Authors: Andries Heyns*, University of Alabama, Kevin Curtin, University of Alabama, Warren du Plessis, University of Pretoria, Mike Kosch, EnviroVision Solutions, Gavin Hough, Envirovision Solutions
Topics: Spatial Analysis & Modeling, Geographic Information Science and Systems, Hazards, Risks, and Disasters
Keywords: Fire, detection, surveillance, MCLP, NSGA-II, GRASS, Gurobi
Session Type: Paper
Start / End Time: 8:00 AM / 9:40 AM
Room: Roosevelt 4, Marriott, Exhibition Level
Presentation File: No File Uploaded
Systems of specialised tower-mounted cameras provide an effective means of early forest fire detection. The towers from these systems are sited within vast feasible site placement regions with the aim of maximising system visibility of vulnerable areas. Historically, tower sites have been identified by foresters and locals with intimate knowledge of the terrain and without the aid of computational optimisation tools.
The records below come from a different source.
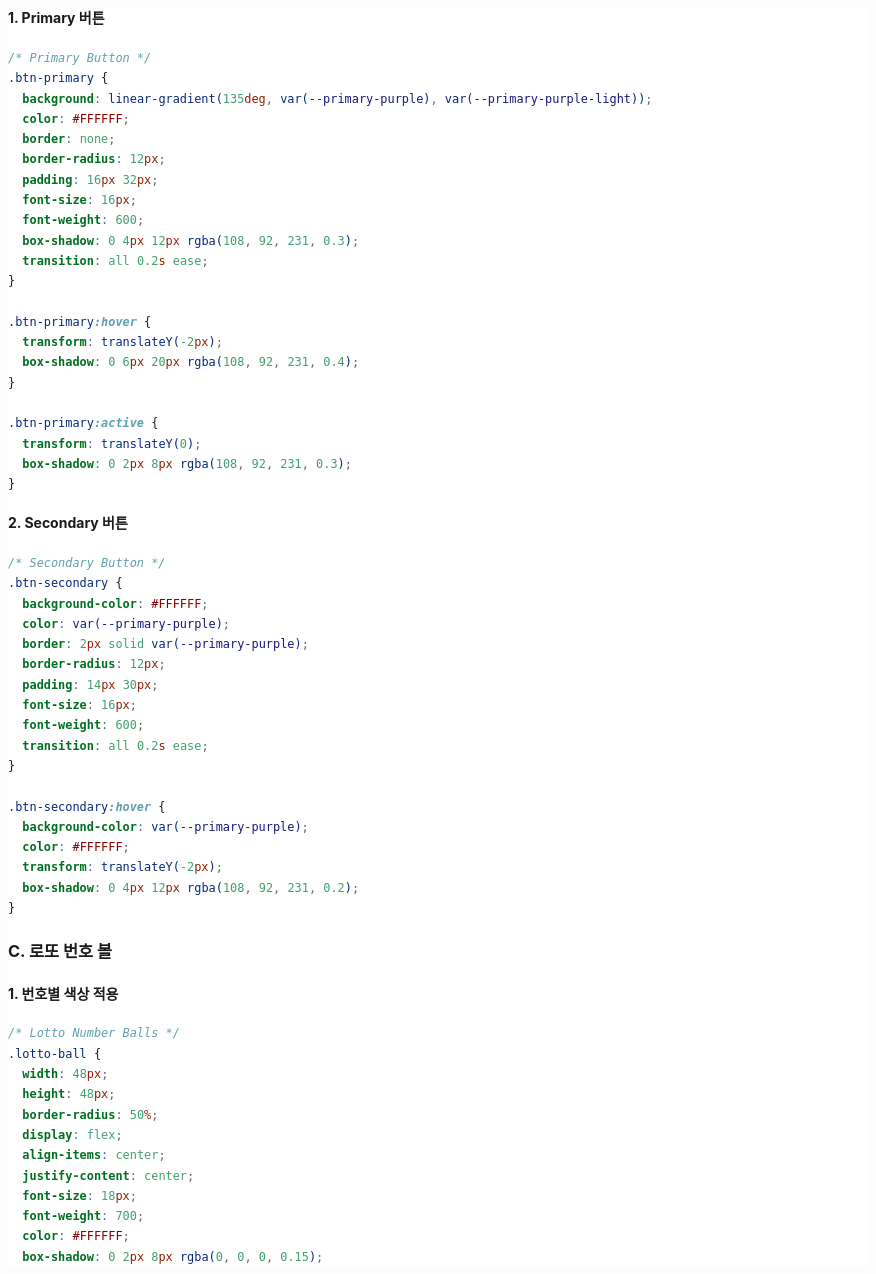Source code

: #### **1. Primary 버튼**
```css
/* Primary Button */
.btn-primary {
  background: linear-gradient(135deg, var(--primary-purple), var(--primary-purple-light));
  color: #FFFFFF;
  border: none;
  border-radius: 12px;
  padding: 16px 32px;
  font-size: 16px;
  font-weight: 600;
  box-shadow: 0 4px 12px rgba(108, 92, 231, 0.3);
  transition: all 0.2s ease;
}

.btn-primary:hover {
  transform: translateY(-2px);
  box-shadow: 0 6px 20px rgba(108, 92, 231, 0.4);
}

.btn-primary:active {
  transform: translateY(0);
  box-shadow: 0 2px 8px rgba(108, 92, 231, 0.3);
}
```

#### **2. Secondary 버튼**
```css
/* Secondary Button */
.btn-secondary {
  background-color: #FFFFFF;
  color: var(--primary-purple);
  border: 2px solid var(--primary-purple);
  border-radius: 12px;
  padding: 14px 30px;
  font-size: 16px;
  font-weight: 600;
  transition: all 0.2s ease;
}

.btn-secondary:hover {
  background-color: var(--primary-purple);
  color: #FFFFFF;
  transform: translateY(-2px);
  box-shadow: 0 4px 12px rgba(108, 92, 231, 0.2);
}
```

### **C. 로또 번호 볼**

#### **1. 번호별 색상 적용**
```css
/* Lotto Number Balls */
.lotto-ball {
  width: 48px;
  height: 48px;
  border-radius: 50%;
  display: flex;
  align-items: center;
  justify-content: center;
  font-size: 18px;
  font-weight: 700;
  color: #FFFFFF;
  box-shadow: 0 2px 8px rgba(0, 0, 0, 0.15);
```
However, when moving into vast new territories and without the aid of local knowledge this process becomes cumbersome and daunting. Common terrain features at existing tower sites may, however, provide a guideline for semi-automated candidate site identification. Terrain feature classes - determined using the GRASS geomorphon terrain classification function - at 165 towers from systems in South Africa, Canada and the USA are analysed along with sites proposed by a heuristic optimisation approach. Ridges and peaks are identified as the prevailing common site characteristics and are then exploited to minimise the feasible site search area of an area in South Africa currently monitored by the ForestWatch detection system. Using the reduced search area, the system site selection problem is solved anew and compared to previous optimisation efforts. Furthermore, the number of candidate sites may now be reduced to such an extent that exact optimisation procedures may be used to find optimal system layouts. The results suggest that the approach will result in improved system detection and some components have already been used to determine new tower sites in South Africa.